My final infusion of the Adriamycin/cytoxan dose dense cocktail is Thursday. I’m looking forward to it, in that I will have it behind me. Not looking forward to the funky feeling that follows for the week after the infusion. We meet with the doctor before the infusion to learn how the next round of chemotherapy will go. Nausea and funkiness aside, I really do tolerate this dose dense chemotherapy pretty well. Each time is a little different. Seemed like I was nauseated the full two weeks between infusions. This time was about 10 days, as yesterday was pretty good, and so far today is going well, from a nausea standpoint.
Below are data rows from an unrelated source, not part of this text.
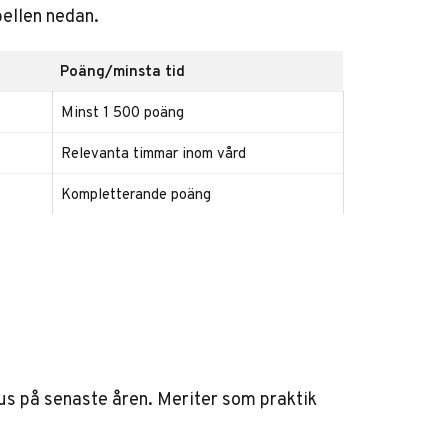
bellen nedan.
Poäng/minsta tid
Minst 1 500 poäng
Relevanta timmar inom vård
Kompletterande poäng
us på senaste åren. Meriter som praktik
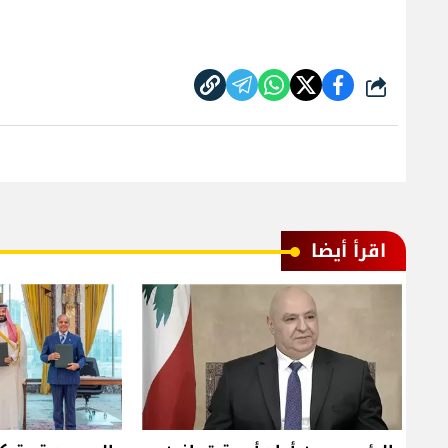
شارك
اقرأ أيضا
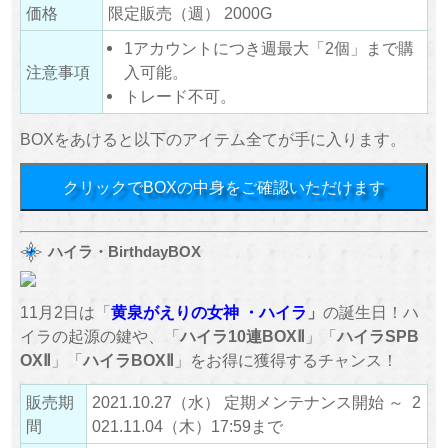
価格
限定販売（週） 2000G
1アカウントにつき週最大「2個」まで購
注意事項
入可能。
トレード不可。
BOXをあけると以下のアイテム全てが手に入ります。
クリックでBOXの中身をご確認いただけます
ハイラ・BirthdayBOX
11月2日は「
黄泉がえりの女神
・ハイラ
」
の誕生日！ハ
イラの起源の鍵や、「
ハイラ10連BOXⅡ
」「
ハイラSPB
OXⅡ
」「
ハイラBOXⅡ
」をお得に獲得するチャンス！
販売期
2021.10.27（水） 定期メンテナンス開始 ～ 2
間
021.11.04（木）17:59まで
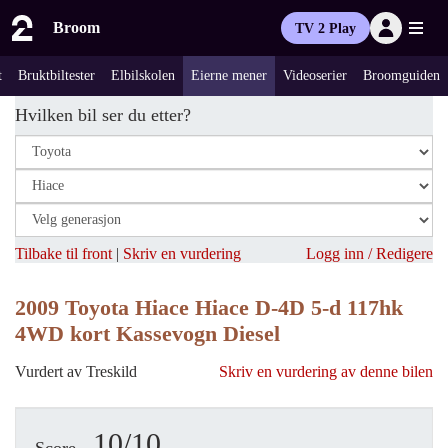
Broom
TV 2 Play
t
Bruktbiltester
Elbilskolen
Eierne mener
Videoserier
Broomguiden
Hvilken bil ser du etter?
Tilbake til front
|
Skriv en vurdering
Logg inn / Redigere
2009 Toyota Hiace Hiace D-4D 5-d 117hk
4WD kort Kassevogn Diesel
Vurdert av Treskild
Skriv en vurdering av denne bilen
10/10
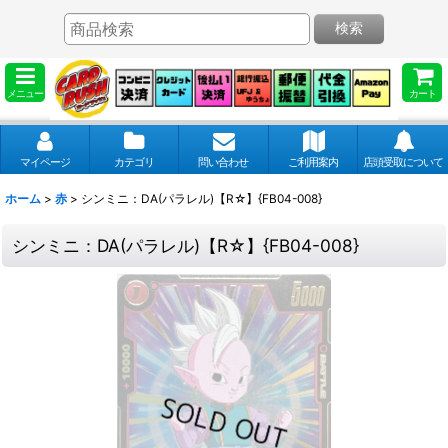
検索
メニュー
カート
マイページ
カテゴリ
問い合わせ
ご利用案内
店頭受取について
ホーム
>
赤
>
シンミニ：DA(パラレル)【R☆】{FB04-008}
シンミニ：DA(パラレル)【R☆】{FB04-008}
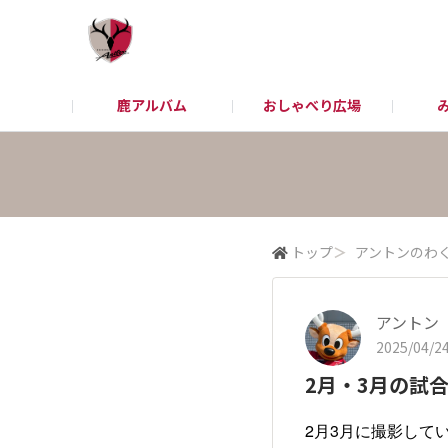
鹿アルバム
おしゃべり広場
アントラーズHP
お問い合わせ
チケット/観戦
トップ
＞
アントンのわ
アントン
2025/04/24
2月・3月の試
2月3月に撮影して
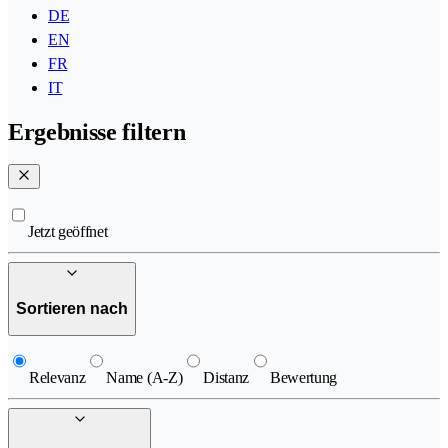
DE
EN
FR
IT
Ergebnisse filtern
Jetzt geöffnet
Sortieren nach
Relevanz
Name (A-Z)
Distanz
Bewertung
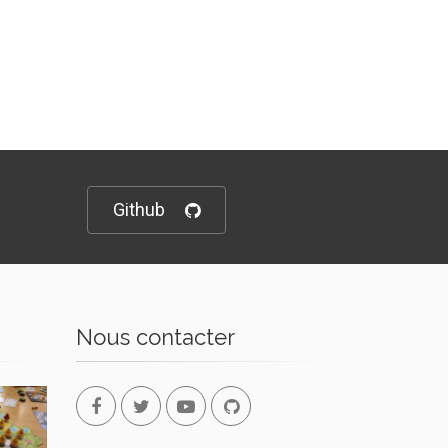
Github
Nous contacter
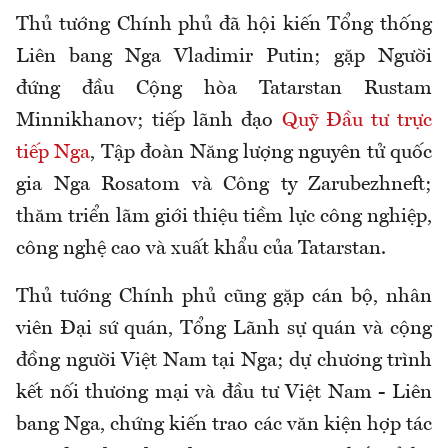
Thủ tướng Chính phủ đã hội kiến Tổng thống
Liên bang Nga Vladimir Putin; gặp Người
đứng đầu Cộng hòa Tatarstan Rustam
Minnikhanov; tiếp lãnh đạo
Quỹ Đầu tư trực
tiếp Nga
, Tập đoàn Năng lượng nguyên tử quốc
gia Nga Rosatom và Công ty Zarubezhneft;
thăm triển lãm giới thiệu tiềm lực công nghiệp,
công nghệ cao và xuất khẩu của Tatarstan.
Thủ tướng Chính phủ cũng gặp cán bộ, nhân
viên Đại sứ quán, Tổng Lãnh sự quán và cộng
đồng người Việt Nam tại Nga; dự chương trình
kết nối thương mại và đầu tư Việt Nam - Liên
bang Nga, chứng kiến trao các văn kiện hợp tác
Having a little swelling of the ankles and feet, but the nurse I spoke to at SCCA said it was normal, and she wasn’t overly concerned based on looking at my labs done on my last blood draw. Suggested I mention it to the doctor on Thursday, and gave me advice on some exercises to do to help move the fluid out of my feet. Don’t you just LOVE medical professionals, particularly nurses? It was a Sunday, and while most folks are relaxing or catching up on projects at home, she’s taking a shift on the triage line, dedicated to her patients health and well-being, and setting my mind at ease. You’re the best, Pam!